>>>

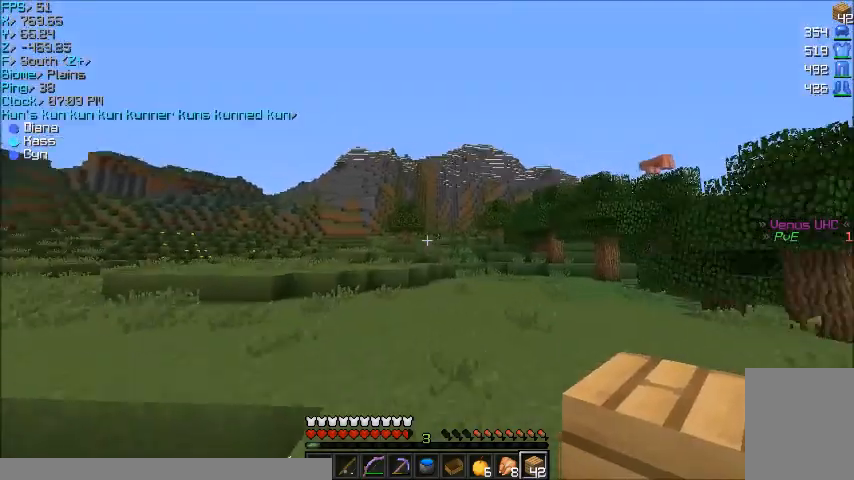
{"keys": ["w"], "mouse": ["left"], "events": [[134, "a", "up"], [267, "mouse_left", "down"], [334, "mouse_left", "up"], [467, "mouse_left", "down"]]}
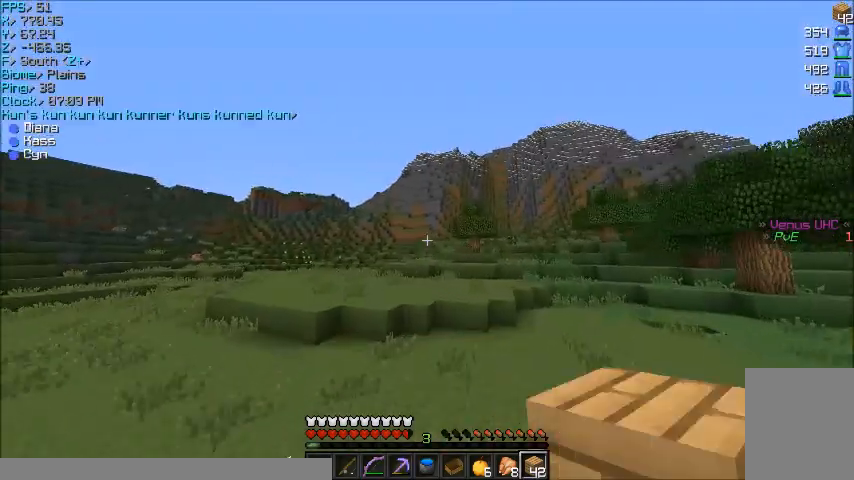
{"keys": ["w"], "mouse": [], "events": [[33, "mouse_left", "up"], [100, "mouse_left", "down"], [233, "mouse_left", "up"]]}
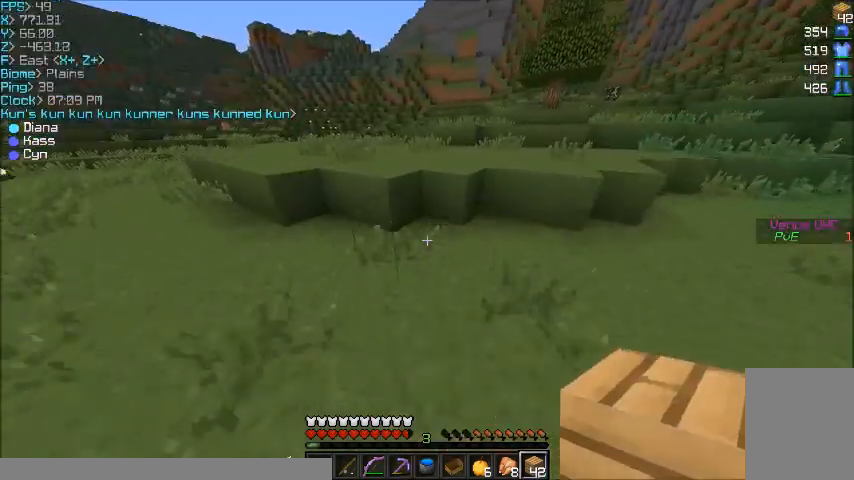
{"keys": ["w"], "mouse": [], "events": [[134, "mouse_right", "down"], [234, "mouse_right", "up"]]}
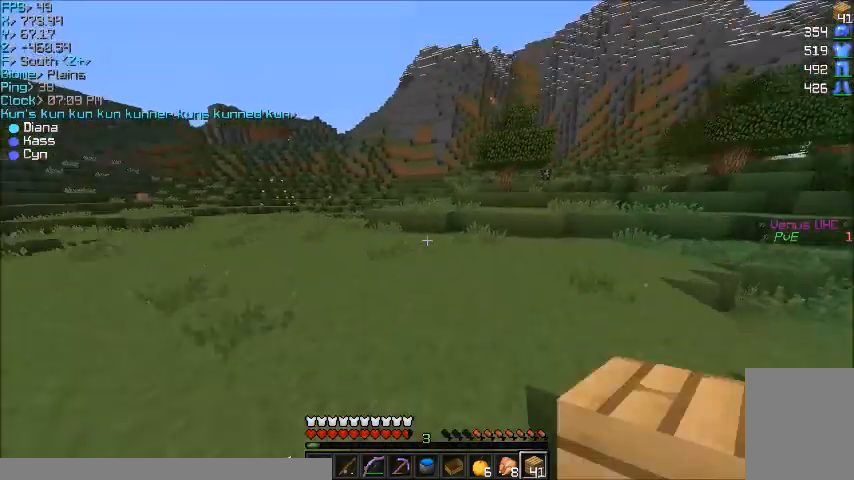
{"keys": ["w"], "mouse": [], "events": []}
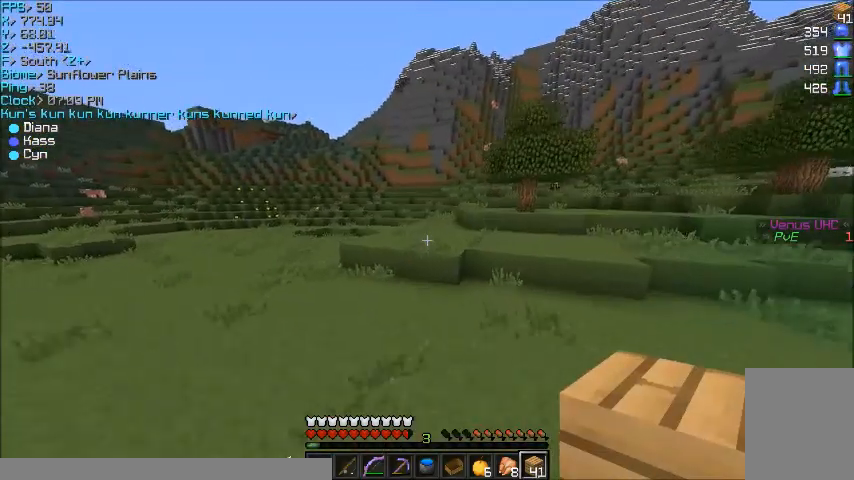
{"keys": ["a", "w"], "mouse": [], "events": [[234, "a", "down"]]}
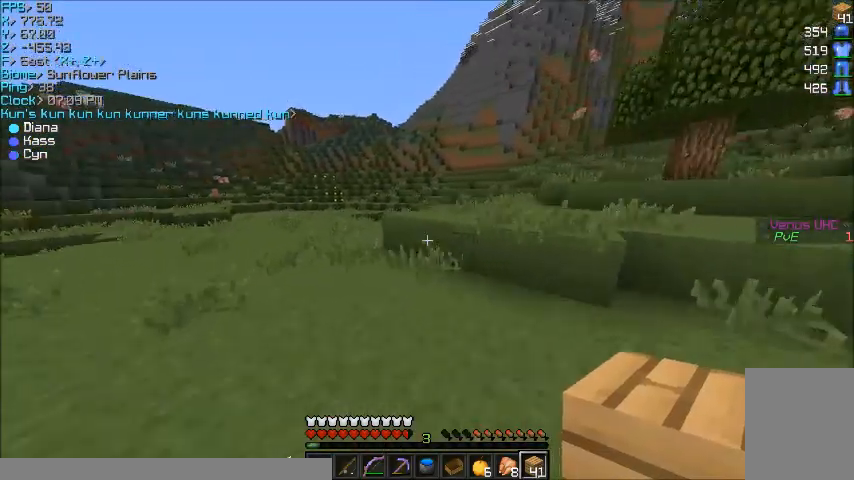
{"keys": ["w"], "mouse": [], "events": [[200, "a", "up"]]}
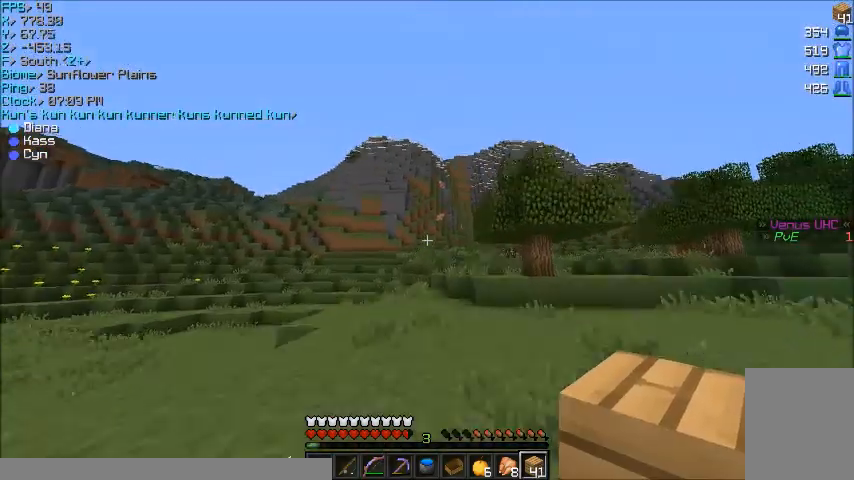
{"keys": ["a", "w"], "mouse": [], "events": [[167, "a", "down"]]}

<<<

Exact transcription of the full listing above is required; images do not belong in it.

{"keys": ["w"], "mouse": ["left"], "events": [[134, "a", "up"], [267, "mouse_left", "down"], [334, "mouse_left", "up"], [467, "mouse_left", "down"]]}
{"keys": ["w"], "mouse": [], "events": [[33, "mouse_left", "up"], [100, "mouse_left", "down"], [233, "mouse_left", "up"]]}
{"keys": ["w"], "mouse": [], "events": [[134, "mouse_right", "down"], [234, "mouse_right", "up"]]}
{"keys": ["w"], "mouse": [], "events": []}
{"keys": ["a", "w"], "mouse": [], "events": [[234, "a", "down"]]}
{"keys": ["w"], "mouse": [], "events": [[200, "a", "up"]]}
{"keys": ["a", "w"], "mouse": [], "events": [[167, "a", "down"]]}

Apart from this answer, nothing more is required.